MATERIAL FOR THE TASK |
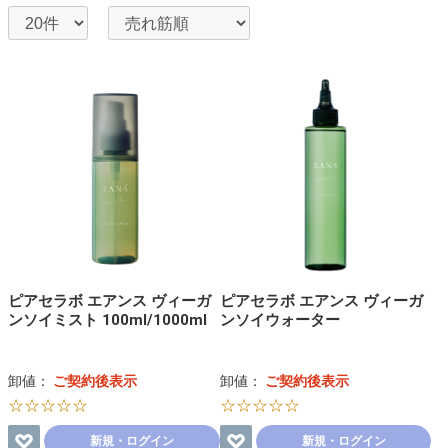
ピアセラボ エアンス ヴィーガ
ピアセラボ エアンス ヴィーガ
ンソイミスト 100ml/1000ml
ンソイウォーター
卸値：
ご契約後表示
卸値：
ご契約後表示
☆☆☆☆☆
☆☆☆☆☆
新規・ログイン
新規・ログイン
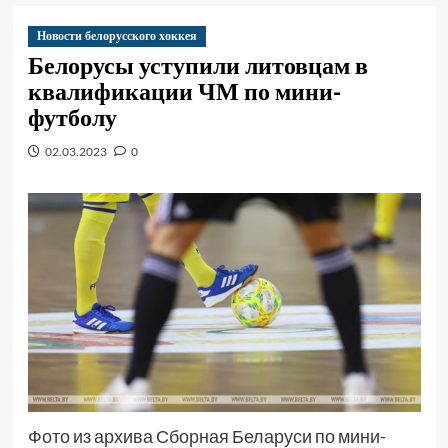
Новости белорусского хоккея
Белорусы уступили литовцам в
квалификации ЧМ по мини-
футболу
02.03.2023
0
Фото из архива Сборная Беларуси по мини-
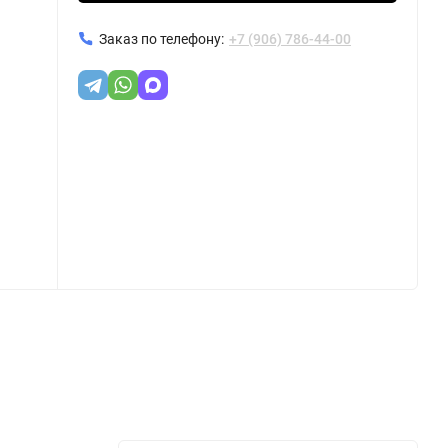
Заказ по телефону:
+7 (906) 786-44-00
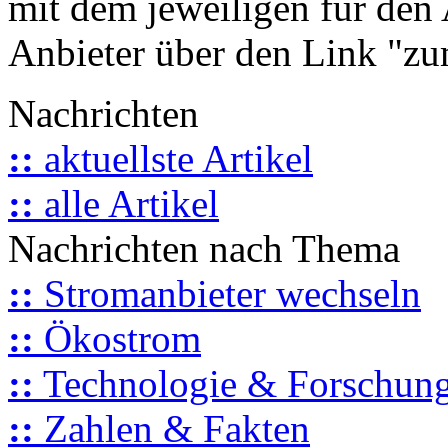
mit dem jeweiligen für den 
Anbieter über den Link "zum
Nachrichten
::
aktuellste Artikel
::
alle Artikel
Nachrichten nach Thema
::
Stromanbieter wechseln
::
Ökostrom
::
Technologie & Forschun
::
Zahlen & Fakten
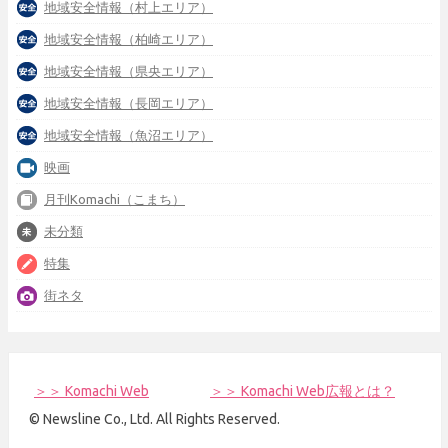
地域安全情報（村上エリア）
地域安全情報（柏崎エリア）
地域安全情報（県央エリア）
地域安全情報（長岡エリア）
地域安全情報（魚沼エリア）
映画
月刊Komachi（こまち）
未分類
特集
街ネタ
＞＞ Komachi Web
＞＞ Komachi Web広報とは？
© Newsline Co., Ltd. All Rights Reserved.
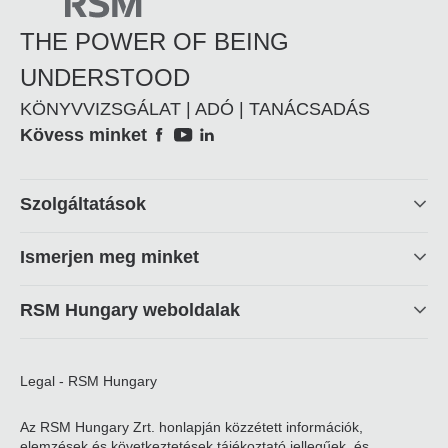
THE POWER OF BEING
UNDERSTOOD
KÖNYVVIZSGÁLAT | ADÓ | TANÁCSADÁS
Social
Kövess minket
Footer
Szolgáltatások
linkek
Ismerjen meg minket
RSM Hungary weboldalak
Legal - RSM Hungary
Az RSM Hungary Zrt. honlapján közzétett információk,
elemzések és következtetések tájékoztató jellegűek, és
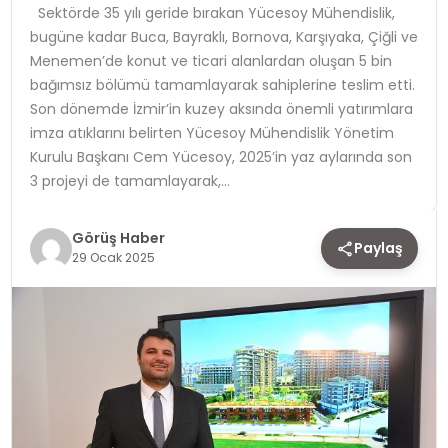
Sektörde 35 yılı geride bırakan Yücesoy Mühendislik,
bugüne kadar Buca, Bayraklı, Bornova, Karşıyaka, Çiğli ve
TEKNOLOJI
Menemen’de konut ve ticari alanlardan oluşan 5 bin
bağımsız bölümü tamamlayarak sahiplerine teslim etti.
YAŞAM
Son dönemde İzmir’in kuzey aksında önemli yatırımlara
imza atıklarını belirten Yücesoy Mühendislik Yönetim
Kurulu Başkanı Cem Yücesoy, 2025’in yaz aylarında son
3 projeyi de tamamlayarak,…
Görüş Haber
Paylaş
29 Ocak 2025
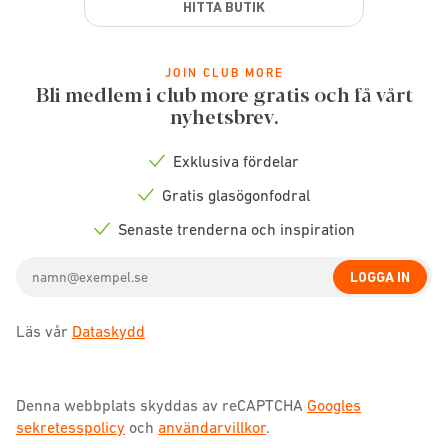
HITTA BUTIK
JOIN CLUB MORE
Bli medlem i club more gratis och få vårt
nyhetsbrev.
Exklusiva fördelar
Check
icon
Gratis glasögonfodral
Check
icon
Senaste trenderna och inspiration
Check
icon
Email
LOGGA IN
address
Läs vår
Dataskydd
Denna webbplats skyddas av reCAPTCHA
Googles
sekretesspolicy
och
användarvillkor
.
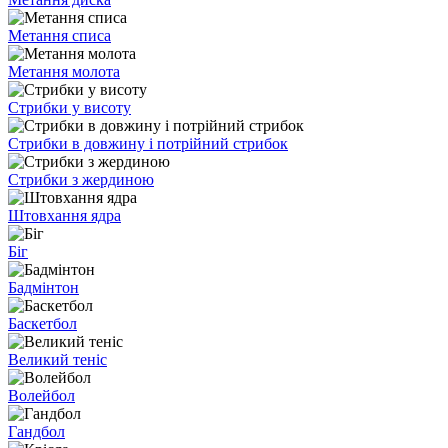
Метання списа
Метання молота
Стрибки у висоту
Стрибки в довжину і потрійний стрибок
Стрибки з жердиною
Штовхання ядра
Біг
Бадмінтон
Баскетбол
Великий теніс
Волейбол
Гандбол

EXERCISE |
Every line of the listing above that contains "мини" is to be copied.

YOUR SOLUTION |
квалификации ЧМ по мини-
Фото из архива Сборная Беларуси по мини-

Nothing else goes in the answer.